La situation sécuritaire et humanitaire dans la province du Nord-Kivu demeure toujours préoccupante en dépit des initiatives diplomatiques en cours au niveau régional et national. D’après le rapport produit par United Nations Office for the Coordination of Humanitarian Affairs (OCHA/RDC) couvrant la période du 1er au 30 septembre 2025, le territoire de Beni a fait face à la recrudescence des attaques ciblant la population civile dans la Zone de Santé (ZS) d’Oicha, au nord du territoire de Beni.
Selon le rapport rendu public jeudi 15 octobre 2025, au moins 40 civils ont été tués au cours d’incursions d’éléments armés dans plusieurs villages, y compris à Mbau, Fotodu, Sabu et Wese. Ces vagues de violence ont provoqué des mouvements de population, notamment vers la commune d’Oicha.
Selon toujours ce rapport, le territoire de Walikale a connu une détérioration de la situation sécuritaire en septembre 2025, marquée par une escalade d’affrontements armés. Des combats ont éclaté le 7 septembre à Mpeti, sur l’axe Kalembe-Pinga, entraînant des déplacements massifs de population.

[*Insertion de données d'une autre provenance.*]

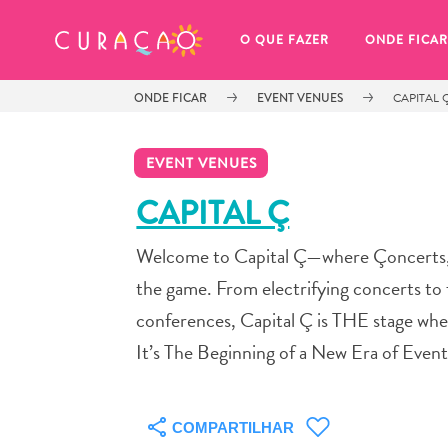
MEUS FAVORITOS
O QUE FAZER
ONDE FICAR
ONDE FICAR
EVENT VENUES
CAPITAL 
EVENT VENUES
CAPITAL Ç
Welcome to Capital Ç—where Çoncerts,
Você ainda não salvou nenhum 
local favorito.
the game. From electrifying concerts to
conferences, Capital Ç is THE stage wher
It’s The Beginning of a New Era of Event
Sempre que você quiser salvar algo para mais tarde, cer
COMPARTILHAR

« Le 26 septembre, à la suite de l’ordre d’un groupe armé, au moins douze villages du groupement Kisimba dans la ZS de Pinga ont été désertés par leurs populations. Celles-ci se sont dirigées vers les localités de Rusamambu, Kateku et Buleusa, où les conditions humanitaires sont extrêmement précaires. Cet afflux massif aggrave la vulnérabilité des familles d’accueil dont les conditions de vie sont déjà précaires », renseigne United Nations Office for the Coordination of Humanitarian Affairs (OCHA/RDC).

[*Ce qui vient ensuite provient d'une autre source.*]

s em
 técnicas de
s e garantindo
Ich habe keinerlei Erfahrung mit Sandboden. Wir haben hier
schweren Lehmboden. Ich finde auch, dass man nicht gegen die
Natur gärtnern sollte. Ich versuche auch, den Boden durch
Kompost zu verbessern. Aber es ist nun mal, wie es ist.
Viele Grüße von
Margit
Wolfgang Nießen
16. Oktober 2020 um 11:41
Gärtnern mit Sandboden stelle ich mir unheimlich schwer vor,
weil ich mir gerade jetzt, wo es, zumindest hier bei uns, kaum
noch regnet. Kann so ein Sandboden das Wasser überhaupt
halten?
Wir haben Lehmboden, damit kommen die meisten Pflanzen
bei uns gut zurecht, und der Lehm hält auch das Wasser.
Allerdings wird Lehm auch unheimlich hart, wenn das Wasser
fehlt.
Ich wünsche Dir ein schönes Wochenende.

Selon OCHA RDC, À travers le pays, plus de 21 millions de personnes avaient déjà besoin d’aide humanitaire avant la dernière escalade de la crise, un chiffre parmi les plus élevés au monde. Environ un million de personnes ont trouvé refuge dans les pays voisins, tandis que l’escalade de la violence dans l’est menace d’aggraver la crise. Depuis début janvier, l’escalade du conflit et l’intensification des attaques du M23 au Nord et au Sud-Kivu ont déplacé des centaines de milliers de personnes, aggravant la crise humanitaire et mettant à rude épreuve des ressources déjà limitées. Les violences ont fait des centaines de morts et des milliers de blessés, tandis que la fermeture des routes et l’insécurité restreignent encore davantage l’accès humanitaire.